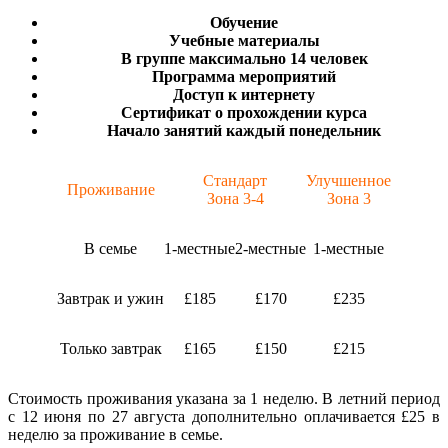
Обучение
Учебные материалы
В группе максимально 14 человек
Программа мероприятий
Доступ к интернету
Сертификат о прохождении курса
Начало занятий каждый понедельник
Стандарт
Улучшенное
Проживание
Зона 3-4
Зона 3
В семье
1-местные
2-местные
1-местные
Завтрак и ужин
£185
£170
£235
Только завтрак
£165
£150
£215
Стоимость проживания указана за 1 неделю. В летний период
с 12 июня по 27 августа дополнительно оплачивается £25 в
неделю за проживание в семье.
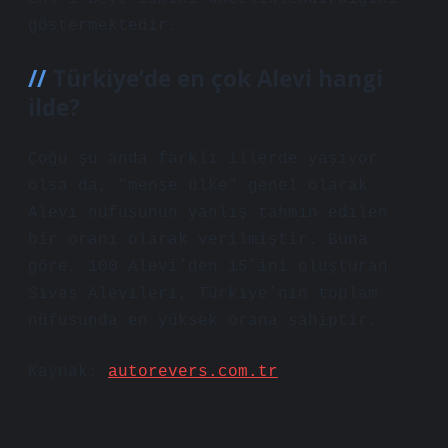
göstermektedir.
Türkiye’de en çok Alevi hangi
ilde?
Çoğu şu anda farklı illerde yaşıyor
olsa da, “menşe ülke” genel olarak
Alevi nüfusunun yanlış tahmin edilen
bir oranı olarak verilmiştir. Buna
göre, 100 Alevi’den 15’ini oluşturan
Sivas Alevileri, Türkiye’nin toplam
nüfusunda en yüksek orana sahiptir.
Kaynak:
autorevers.com.tr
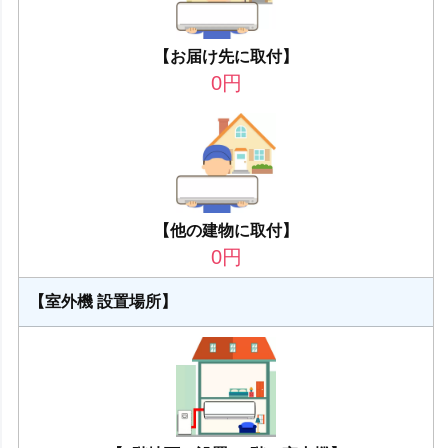
【お届け先に取付】
0
円
【他の建物に取付】
0
円
【室外機 設置場所】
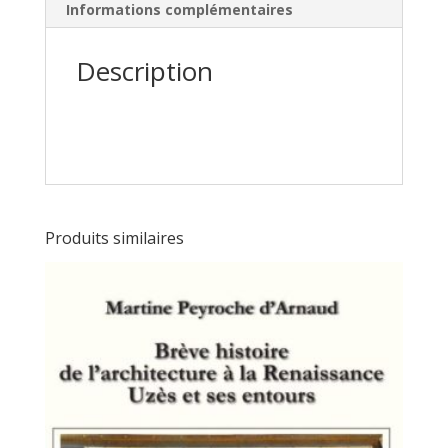
Informations complémentaires
Description
Produits similaires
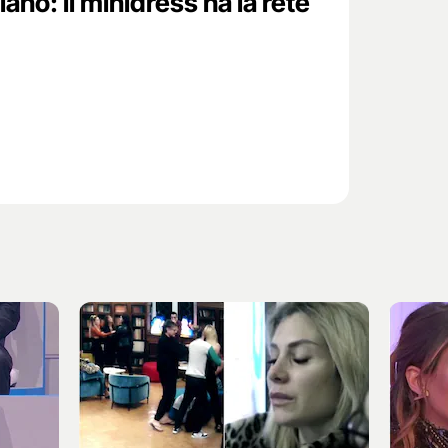
ano: il minidress ha la rete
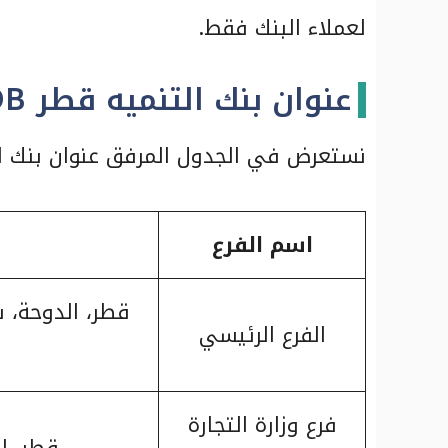
لعملاء البنك فقط.
عنوان بنك التنميه قطر QDB
نستعرض في الجدول المرفق عنوان بنك الت
اسم الفرع
قطر، الدوحة، ش
الفرع الرئيسي
فرع وزارة التجارة
قطر، ال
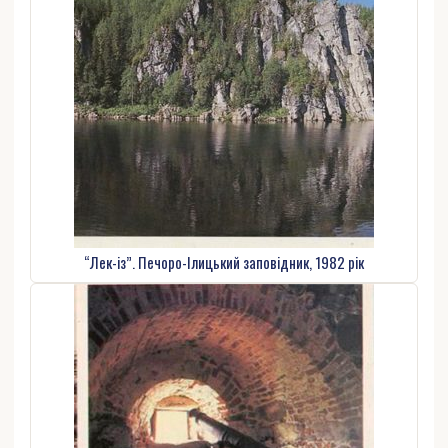
“Лек-із”. Печоро-Ілицький заповідник, 1982 рік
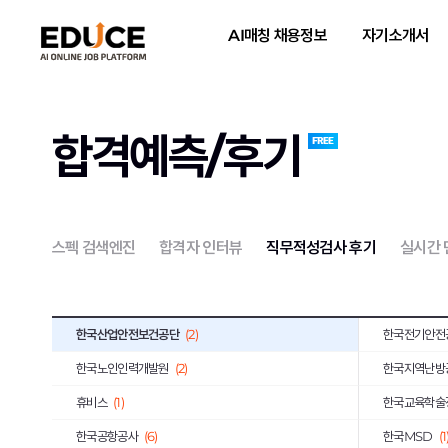
한독
(1)
동양
(1)
AI매칭 채용정보
자기소개서
서브원
(1)
교보생명보험
한국투자증권
(4)
하나손해보험
이랜드리테일
(1)
오리온
(1)
합격예측/후기
유진기업
(1)
한국가스공사
JB
(1)
한국은행
(1)
금호타이어
(1)
삼양식품
(1)
스펙 검색엔진
합격자 인터뷰
직무적성검사 후기
실시간
대한제강
(1)
SGI서울보증
아모레퍼시픽
(2)
신세계
(1)
한국산업안전보건공단
(2)
한국전기안전
한국노인인력개발원
(2)
한국지역난방
휴비스
(1)
한국교육학술
한국공항공사
(6)
한국MSD
(1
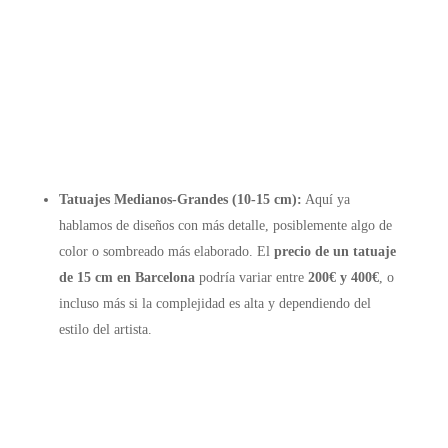
Tatuajes Medianos-Grandes (10-15 cm):
Aquí ya
hablamos de diseños con más detalle, posiblemente algo de
color o sombreado más elaborado. El
precio de un tatuaje
de 15 cm en Barcelona
podría variar entre
200€ y 400€
, o
incluso más si la complejidad es alta y dependiendo del
estilo del artista.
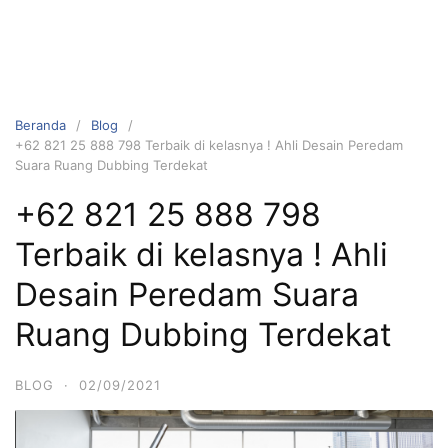
Beranda
Blog
+62 821 25 888 798 Terbaik di kelasnya ! Ahli Desain Peredam
Suara Ruang Dubbing Terdekat
+62 821 25 888 798
Terbaik di kelasnya ! Ahli
Desain Peredam Suara
Ruang Dubbing Terdekat
BLOG
·
02/09/2021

TO DO — The entries are to be transcribed word for word, without their images.

EXERCISE SOLUTION —
Обучение
Учебные материалы
В группе максимально 14 человек
Программа мероприятий
Доступ к интернету
Сертификат о прохождении курса
Начало занятий каждый понедельник
Стандарт
Улучшенное
Проживание
Зона 3-4
Зона 3
В семье
1-местные
2-местные
1-местные
Завтрак и ужин
£185
£170
£235
Только завтрак
£165
£150
£215
Стоимость проживания указана за 1 неделю. В летний период
с 12 июня по 27 августа дополнительно оплачивается £25 в
неделю за проживание в семье.
göstermektedir.
Türkiye’de en çok Alevi hangi
ilde?
Çoğu şu anda farklı illerde yaşıyor
olsa da, “menşe ülke” genel olarak
Alevi nüfusunun yanlış tahmin edilen
bir oranı olarak verilmiştir. Buna
göre, 100 Alevi’den 15’ini oluşturan
Sivas Alevileri, Türkiye’nin toplam
nüfusunda en yüksek orana sahiptir.
Kaynak:
autorevers.com.tr
【お届け先に取付】
0
円
【他の建物に取付】
0
円
【室外機 設置場所】
Informations complémentaires
Description
Produits similaires
ano: il minidress ha la rete
لعملاء البنك فقط.
عنوان بنك التنميه قطر QDB
نستعرض في الجدول المرفق عنوان بنك الت
اسم الفرع
قطر، الدوحة، ش
الفرع الرئيسي
فرع وزارة التجارة
قطر، ال
“Лек-із”. Печоро-Ілицький заповідник, 1982 рік
한독
(1)
동양
(1)
AI매칭 채용정보
자기소개서
서브원
(1)
교보생명보험
한국투자증권
(4)
하나손해보험
이랜드리테일
(1)
오리온
(1)
합격예측/후기
유진기업
(1)
한국가스공사
JB
(1)
한국은행
(1)
금호타이어
(1)
삼양식품
(1)
스펙 검색엔진
합격자 인터뷰
직무적성검사 후기
실시간
대한제강
(1)
SGI서울보증
아모레퍼시픽
(2)
신세계
(1)
한국산업안전보건공단
(2)
한국전기안전
한국노인인력개발원
(2)
한국지역난방
휴비스
(1)
한국교육학술
한국공항공사
(6)
한국MSD
(1
Tatuajes Medianos-Grandes (10-15 cm):
Aquí ya
hablamos de diseños con más detalle, posiblemente algo de
color o sombreado más elaborado. El
precio de un tatuaje
de 15 cm en Barcelona
podría variar entre
200€ y 400€
, o
incluso más si la complejidad es alta y dependiendo del
estilo del artista.
Beranda
Blog
+62 821 25 888 798 Terbaik di kelasnya ! Ahli Desain Peredam
Suara Ruang Dubbing Terdekat
+62 821 25 888 798
Terbaik di kelasnya ! Ahli
Desain Peredam Suara
Ruang Dubbing Terdekat
BLOG
·
02/09/2021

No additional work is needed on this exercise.